Create unique dictionaries for two keys in a list of dictionaries

Question

I am getting a list of dictionaries in the following format from an API, :

eg.

xlist =[
    { "id":1, "day":2, name:"abc", ... },
    { "id":1, "day":3, name:"abc", ... },
    { "id":1, "day":2, name:"xyz", ... },
    { "id":1, "day":3, name:"xyz", ... },...
  ]   

So, to store/optimize the queries in to the DB I have to convert them in this format.

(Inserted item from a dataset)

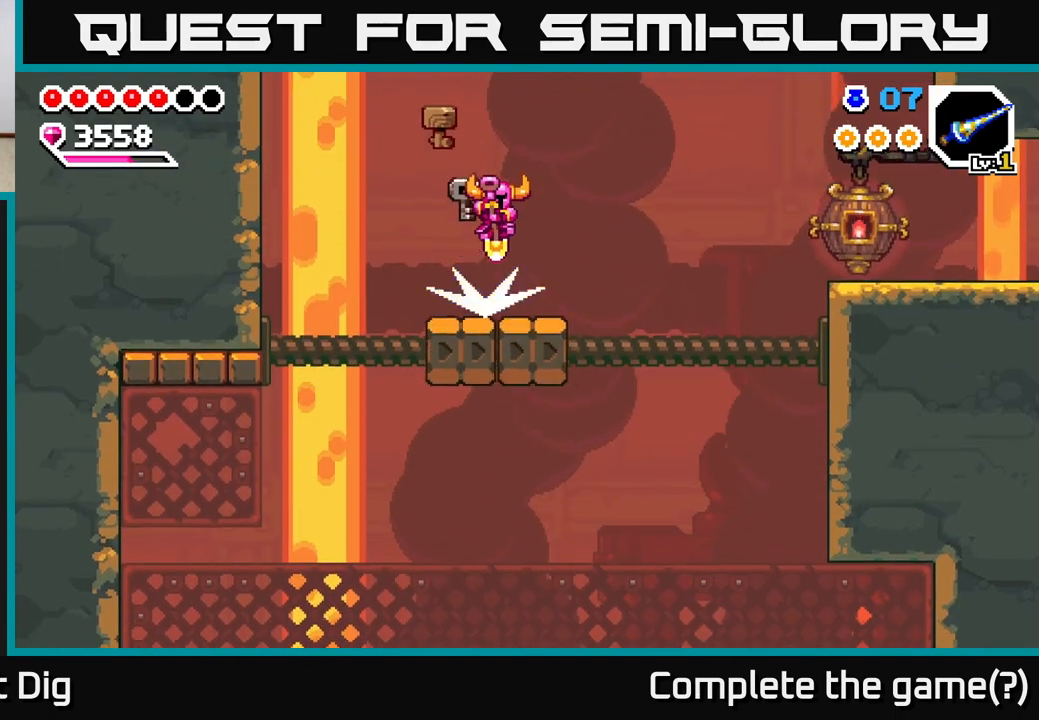
{"buttons": ["DPAD_DOWN"], "right_stick": "center", "events": [[17, "DPAD_RIGHT", "up"], [267, "DPAD_RIGHT", "down"], [417, "DPAD_RIGHT", "up"]]}
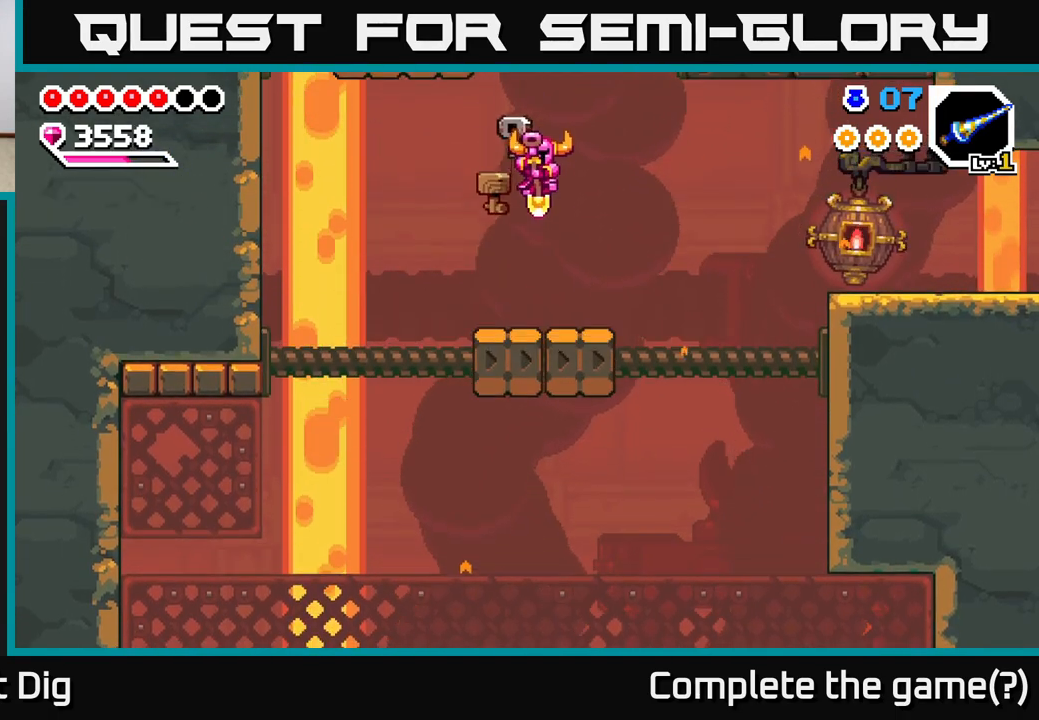
{"buttons": ["DPAD_DOWN"], "right_stick": "center", "events": [[217, "DPAD_RIGHT", "down"], [433, "DPAD_RIGHT", "up"]]}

• What is efficient or other way to generate following structure?

  unique_xlist =[
    { "id":1, "day":2, name:["abc", "xyz"], ... },
    { "id":1, "day":3, name:["abc", "xyz"], ... },
  ]   
  

What I am doing :

 names = list(set([ v['name'] for v in xlist])) #-- GET UNIQUE NAMES
 templist =  [{k:(names if k == 'name' else v) \
           for k, v in obj.items()} for obj in xlist] #-- Append Unique names
 unique_xlist= {v['day']:v for v in templist}.values() #- find unique dicts

I don't think this is very efficient, am using 3 loops just to find unique dicts by day.

Answer 1

You could use itertools.groupby:

from itertools import groupby

xlist.sort(key=lambda x: (x["id"], x["day"], x["name"]))  # or use sorted()
unique_xlist = []

for k, g in groupby(xlist, lambda x: (x["id"], x["day"])):
    unique_xlist.append({"id": k[0], "day": k[1], "name": [i["name"] for i in g]})

Answer 2

Simply use the values that makes an item unique as keys to a dictionary:

grouped = {}
for x in xlist:
    key = (x['id'], x['day'])
    try:
        grouped[key]['name'].append(x['name'])
    except KeyError:
        grouped[key] = x
        grouped[key]['name'] = [x['name']]

You can listify this again afterwards if necessary.